In 1996, one Dr. Conklin executed an agreement creating a living trust and a pour-over will re the remainder of his estate. The 1996 agreement identifies Conklin's two children by his first wife as beneficiaries. In 2000, Conklin remarried, gaining two stepchildren. In 2002, prior to a roadtrip with his second wife to Phoenix, Conklin hand-wrote a letter, addressed it to one of his children, and left it in the glove-compartment of the vehicle he was driving. The letter states in part that, if the children and stepchildren were reading it, "it means that Jo and I have met our demise either going to or coming back from Phoenix. The trust has not been updated for several years so I will express my desire on how I wish everything to be handled." The letter goes on to identify how life insurance proceeds, real property, vehicles, and other assets are to be distributed among his children and step-children. Conklin did successfully return from Phoenix alive and the letter was later found among his records when he died in 2009. The letter was not, however, found to be a valid amendment of the trust.
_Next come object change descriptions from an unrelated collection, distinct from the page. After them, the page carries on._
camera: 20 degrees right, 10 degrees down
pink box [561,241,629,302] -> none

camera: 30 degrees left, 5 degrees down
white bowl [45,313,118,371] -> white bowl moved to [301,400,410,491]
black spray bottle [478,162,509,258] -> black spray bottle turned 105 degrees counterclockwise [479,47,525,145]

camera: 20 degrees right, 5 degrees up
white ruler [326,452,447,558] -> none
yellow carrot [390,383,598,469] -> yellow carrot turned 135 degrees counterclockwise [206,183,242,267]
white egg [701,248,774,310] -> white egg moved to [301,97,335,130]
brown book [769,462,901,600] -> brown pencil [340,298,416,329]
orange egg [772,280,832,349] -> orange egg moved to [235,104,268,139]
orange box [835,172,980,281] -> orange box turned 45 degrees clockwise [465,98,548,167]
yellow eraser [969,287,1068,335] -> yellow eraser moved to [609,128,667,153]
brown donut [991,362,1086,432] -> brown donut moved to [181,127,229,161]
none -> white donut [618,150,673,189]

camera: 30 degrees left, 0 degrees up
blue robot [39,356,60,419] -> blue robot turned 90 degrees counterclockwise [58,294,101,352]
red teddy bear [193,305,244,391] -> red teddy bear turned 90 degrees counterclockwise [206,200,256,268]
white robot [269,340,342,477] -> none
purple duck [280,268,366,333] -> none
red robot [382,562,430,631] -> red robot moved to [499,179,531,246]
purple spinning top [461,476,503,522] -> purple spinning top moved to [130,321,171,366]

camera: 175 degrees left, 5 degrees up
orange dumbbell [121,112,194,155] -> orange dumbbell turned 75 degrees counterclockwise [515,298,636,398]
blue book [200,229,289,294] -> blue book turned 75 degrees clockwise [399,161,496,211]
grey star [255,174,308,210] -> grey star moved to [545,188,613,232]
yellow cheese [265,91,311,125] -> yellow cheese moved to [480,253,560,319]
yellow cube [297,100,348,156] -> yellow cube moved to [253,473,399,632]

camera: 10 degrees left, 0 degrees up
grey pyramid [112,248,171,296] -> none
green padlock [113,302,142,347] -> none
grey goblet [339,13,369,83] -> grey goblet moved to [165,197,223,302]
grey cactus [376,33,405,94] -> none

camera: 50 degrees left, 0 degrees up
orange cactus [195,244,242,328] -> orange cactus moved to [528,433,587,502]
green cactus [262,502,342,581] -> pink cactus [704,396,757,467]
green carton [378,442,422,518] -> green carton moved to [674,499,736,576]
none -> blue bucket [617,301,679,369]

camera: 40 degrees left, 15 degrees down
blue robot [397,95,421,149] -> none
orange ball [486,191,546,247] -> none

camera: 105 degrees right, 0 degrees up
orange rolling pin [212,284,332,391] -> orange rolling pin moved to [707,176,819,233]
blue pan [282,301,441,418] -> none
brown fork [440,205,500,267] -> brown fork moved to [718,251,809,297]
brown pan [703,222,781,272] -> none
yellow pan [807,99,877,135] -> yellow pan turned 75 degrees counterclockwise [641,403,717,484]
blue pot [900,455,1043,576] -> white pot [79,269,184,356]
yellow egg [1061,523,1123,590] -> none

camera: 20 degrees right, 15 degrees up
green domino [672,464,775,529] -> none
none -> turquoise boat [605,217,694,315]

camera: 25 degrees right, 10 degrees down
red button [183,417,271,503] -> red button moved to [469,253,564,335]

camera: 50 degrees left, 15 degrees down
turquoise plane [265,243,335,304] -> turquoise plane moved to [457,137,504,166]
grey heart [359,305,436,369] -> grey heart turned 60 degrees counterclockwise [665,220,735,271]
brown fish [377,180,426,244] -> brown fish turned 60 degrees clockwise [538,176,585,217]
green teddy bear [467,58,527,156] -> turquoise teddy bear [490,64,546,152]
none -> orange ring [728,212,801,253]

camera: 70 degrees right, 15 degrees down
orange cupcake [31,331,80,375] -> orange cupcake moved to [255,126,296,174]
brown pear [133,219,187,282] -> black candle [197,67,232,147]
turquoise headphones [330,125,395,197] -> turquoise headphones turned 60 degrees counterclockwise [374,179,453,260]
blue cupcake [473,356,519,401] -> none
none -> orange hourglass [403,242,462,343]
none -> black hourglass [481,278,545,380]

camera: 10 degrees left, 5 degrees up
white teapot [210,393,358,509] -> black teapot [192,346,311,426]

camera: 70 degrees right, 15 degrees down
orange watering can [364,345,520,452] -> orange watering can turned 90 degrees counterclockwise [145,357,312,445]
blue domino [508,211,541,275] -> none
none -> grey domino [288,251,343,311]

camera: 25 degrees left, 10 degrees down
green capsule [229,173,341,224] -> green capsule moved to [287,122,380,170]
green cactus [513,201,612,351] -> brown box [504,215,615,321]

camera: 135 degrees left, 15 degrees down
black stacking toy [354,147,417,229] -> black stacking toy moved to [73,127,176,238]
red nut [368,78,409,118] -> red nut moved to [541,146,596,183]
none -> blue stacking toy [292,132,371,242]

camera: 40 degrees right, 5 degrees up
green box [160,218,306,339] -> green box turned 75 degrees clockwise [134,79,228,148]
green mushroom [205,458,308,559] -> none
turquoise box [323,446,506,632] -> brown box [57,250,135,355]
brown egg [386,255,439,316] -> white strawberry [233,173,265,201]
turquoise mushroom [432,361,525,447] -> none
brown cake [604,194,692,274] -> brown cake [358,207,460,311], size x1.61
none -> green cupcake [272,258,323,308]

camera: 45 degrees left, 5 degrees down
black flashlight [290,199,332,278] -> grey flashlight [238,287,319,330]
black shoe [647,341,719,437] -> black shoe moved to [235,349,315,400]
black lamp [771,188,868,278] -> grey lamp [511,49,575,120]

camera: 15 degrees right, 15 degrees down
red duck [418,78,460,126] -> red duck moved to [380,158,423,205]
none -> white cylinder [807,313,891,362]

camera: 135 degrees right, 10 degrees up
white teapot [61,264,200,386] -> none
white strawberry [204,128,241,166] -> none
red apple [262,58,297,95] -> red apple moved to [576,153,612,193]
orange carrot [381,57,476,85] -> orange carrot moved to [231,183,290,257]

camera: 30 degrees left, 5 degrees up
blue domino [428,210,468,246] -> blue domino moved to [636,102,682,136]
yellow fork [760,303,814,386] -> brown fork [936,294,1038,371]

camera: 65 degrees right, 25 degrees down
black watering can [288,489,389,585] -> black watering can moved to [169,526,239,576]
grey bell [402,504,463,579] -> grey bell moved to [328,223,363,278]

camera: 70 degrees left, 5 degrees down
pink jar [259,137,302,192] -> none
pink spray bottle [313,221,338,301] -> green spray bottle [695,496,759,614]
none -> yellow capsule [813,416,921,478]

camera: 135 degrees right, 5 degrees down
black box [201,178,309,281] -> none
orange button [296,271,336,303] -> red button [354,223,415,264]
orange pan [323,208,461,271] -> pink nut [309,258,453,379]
Moral of the story: Letters you prepare/leave in your glove box in anticipation of your demise heading to/returning from Phoenix may not suffice to revise your trust and estate plan.
Court Overview:
Two stepchildren appeal the circuit court’s judgment in favor of their stepfather’s natural children in a dispute over whether a letter amended terms of the stepfather’s trust leaving all his property to his children and excluding the stepchildren. In a unanimous decision written by Judge Paul C. Wilson, the Supreme Court of Missouri affirms the circuit court’s judgment. The stepchildren failed to prove that their stepfather intended the letter to serve as an amendment to his trust. Neither the language of the letter nor the extrinsic evidence provides any clear and convincing basis – directly or by any fair inference – for concluding that the stepfather understood and intended for the letter to serve as an amendment to the trust. The circuit court did not abuse its discretion in awarding attorney fees and costs to the children, nor did it err in holding the children did not violate the trust’s no-contest provision in defending the trust.